Please output the data exactly, without omitting anything.

* * *

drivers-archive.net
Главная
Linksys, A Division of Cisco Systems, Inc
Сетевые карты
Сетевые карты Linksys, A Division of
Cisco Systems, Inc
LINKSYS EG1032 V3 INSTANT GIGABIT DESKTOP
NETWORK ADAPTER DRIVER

* * *

* ANSWER TO THIS EXERCISE
drivers-archive.net
Главная
Linksys, A Division of Cisco Systems, Inc
Сетевые карты
Сетевые карты Linksys, A Division of
Cisco Systems, Inc
LINKSYS EG1032 V3 INSTANT GIGABIT DESKTOP
NETWORK ADAPTER DRIVER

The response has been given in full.